Sander Baart Vroeger gold: eens een laatste man, altijd een laatste man. Maar zo werkt het niet meer. Sander Baart wordt door de drie hockeycoaches unaniem als eerste genoemd als voorbeeld van een inschuivende laatste man. De hockeyer van Oranje Zwart is die typische all-round speler die alles kan wat coaches verwachten op die plek. Niet geheel toevallig stond Baart in de jeugd vooral op het middenveld, waardoor hij aanvallende kwaliteiten heeft ontwikkeld die hij nu als libero gebruikt. Baart zelf is vereerd dat experts hem aanhalen als lichtend voorbeeld. De 22-jarige libero, geselecteerd door Paul van Ass voor ‘Nederland 40’, is dynamisch en houdt ervan om over de middenlijn te komen. “Het liefst ga ik zo vaak mee mogelijk mee aanvallen. De tegenpartij kan daar altijd moeilijk mee omgaan.” Lachend bekent de neo-international: “Ik wil altijd proberen te scoren natuurlijk.” Baart zegt geïnspireerd te zijn door het spel van buitenlandse spelers als Rodrigo Garza (HGC), Mark Knowles (Rotterdam) en Robert van der Horst, de middenvelder die ook achterin uit de voeten kan. “Laatste man is tegenwoordig een plek voor een all-round speler en zo’n type ben ik ook.”
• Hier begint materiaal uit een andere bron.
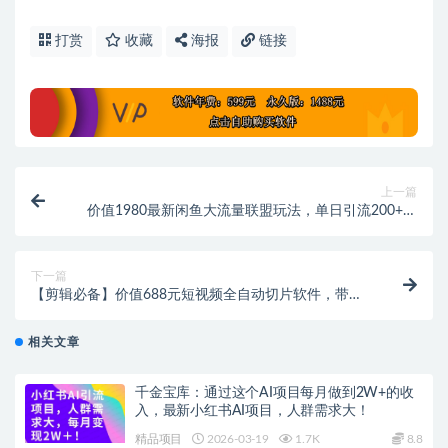
打赏
收藏
海报
链接
上一篇
价值1980最新闲鱼大流量联盟玩法，单日引流200+，
稳定日入1000+
下一篇
【剪辑必备】价值688元短视频全自动切片软件，带货
直播切片必备脚本
相关文章
千金宝库：通过这个AI项目每月做到2W+的收
入，最新小红书AI项目，人群需求大！
精品项目
2026-03-19
1.7K
8.8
Nee. In de hoofdklasse zijn ze niet meer te vinden. Die ouderwetse, op zijn stick leunende libero die niets mooiers vindt dan met een loeizware stok de spits vrij voor de keeper te zetten. Ervoor in de plaats is er een alleskunner die zowel kan aanvallen, verdedigen, technisch is, een sterke persoonlijkheid en ook nog goed kan slaan. En het liefst moet-ie ook nog kunnen scoopen en flatsen. Maar de enige Nederlander die hockeyexperts kunnen noemen met zulke eigenschappen is Sander Baart. In de rest van Nederland spelen ze het liefst wel met zo’n fysiek ‘obstakel’, vertelt veteraan Remmelt. “In onze veteranencompetitie zie je vaak iemand ver achter de verdediging staan. Lekker ouderwets. Zo’n man of vrouw die heel hard kan slaan en ook de strafcorners neemt. Dat doe ik ook. Ik speel nooit gemeen, hoewel ik af en toe op ‘geroutineerde wijze’ natuurlijk aan de noodrem trek als een aanvaller dreigt door te breken. Dan kan ik goed mijn lichaam gebruiken.” Daar is die fitte, multifunctionele libero dan weer minder goed in.